Start of Block

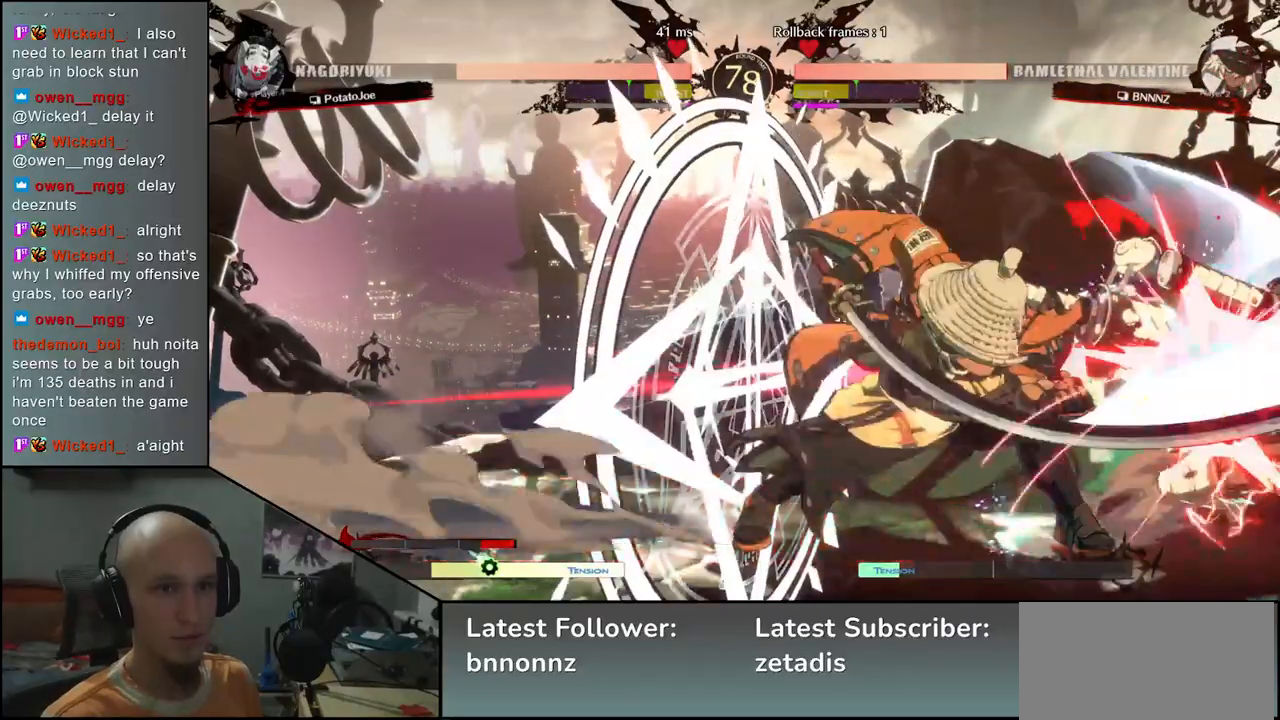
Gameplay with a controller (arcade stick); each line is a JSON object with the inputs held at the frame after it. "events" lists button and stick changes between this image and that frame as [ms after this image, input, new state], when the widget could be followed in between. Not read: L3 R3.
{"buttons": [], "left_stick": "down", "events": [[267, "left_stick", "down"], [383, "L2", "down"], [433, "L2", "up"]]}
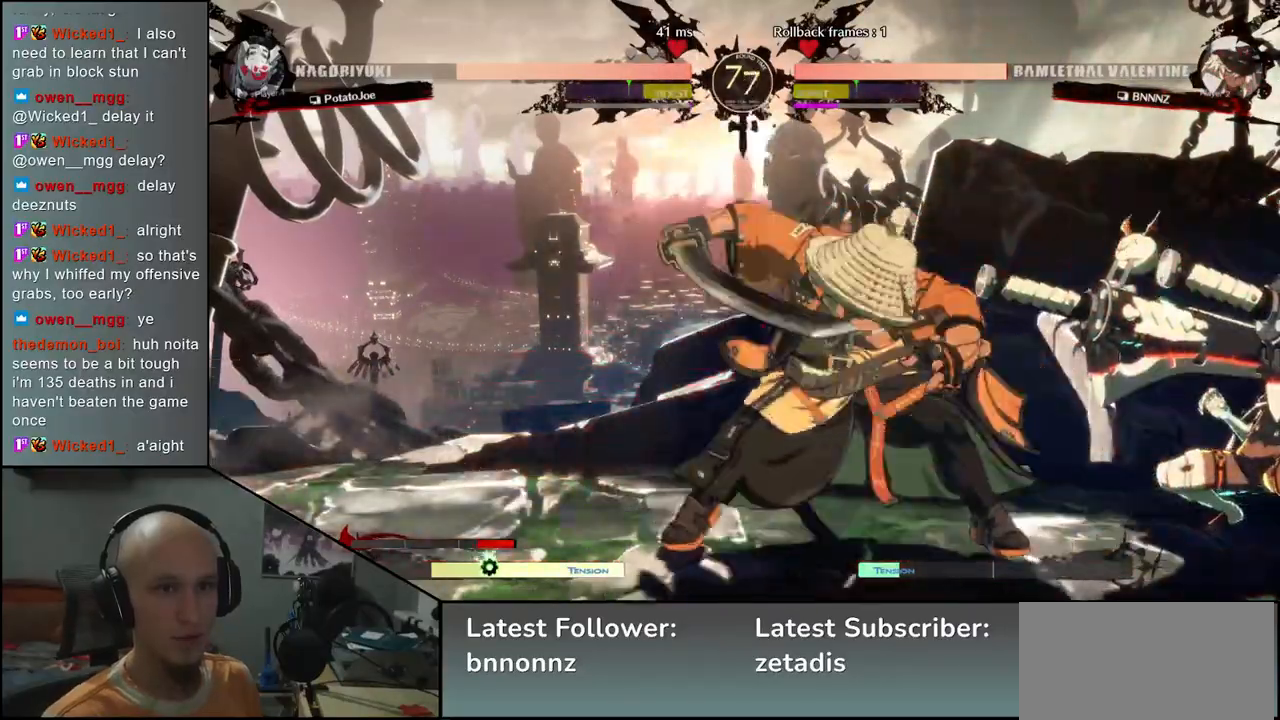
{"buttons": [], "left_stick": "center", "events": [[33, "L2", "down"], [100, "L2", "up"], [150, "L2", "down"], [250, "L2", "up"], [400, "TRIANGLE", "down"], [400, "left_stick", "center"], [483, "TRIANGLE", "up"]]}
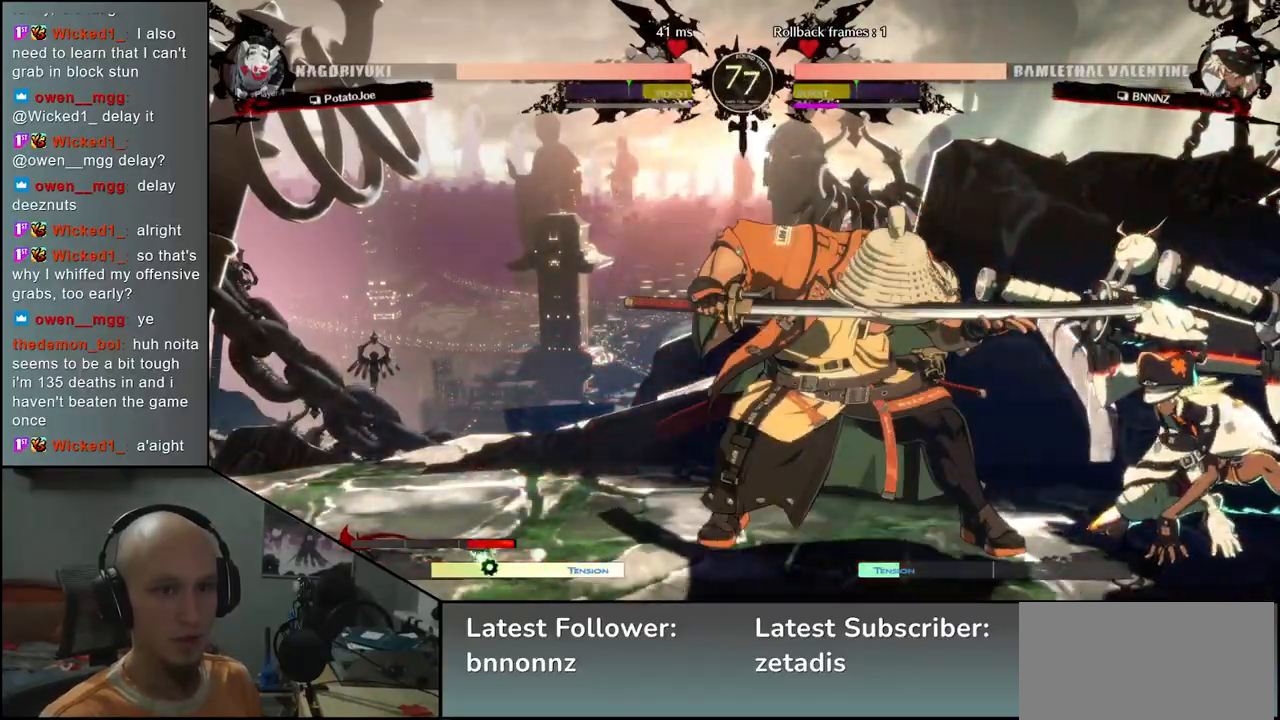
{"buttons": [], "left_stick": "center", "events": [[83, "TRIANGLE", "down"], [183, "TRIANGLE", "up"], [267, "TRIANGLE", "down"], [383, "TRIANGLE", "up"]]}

End of Block

**What is being asked**:
In the answer, all of the material should appear exactly as given, with no picture carried over.

**Answer space**:
Gameplay with a controller (arcade stick); each line is a JSON object with the inputs held at the frame after it. "events" lists button and stick changes between this image and that frame as [ms after this image, input, new state], when the widget could be followed in between. Not read: L3 R3.
{"buttons": [], "left_stick": "down", "events": [[267, "left_stick", "down"], [383, "L2", "down"], [433, "L2", "up"]]}
{"buttons": [], "left_stick": "center", "events": [[33, "L2", "down"], [100, "L2", "up"], [150, "L2", "down"], [250, "L2", "up"], [400, "TRIANGLE", "down"], [400, "left_stick", "center"], [483, "TRIANGLE", "up"]]}
{"buttons": [], "left_stick": "center", "events": [[83, "TRIANGLE", "down"], [183, "TRIANGLE", "up"], [267, "TRIANGLE", "down"], [383, "TRIANGLE", "up"]]}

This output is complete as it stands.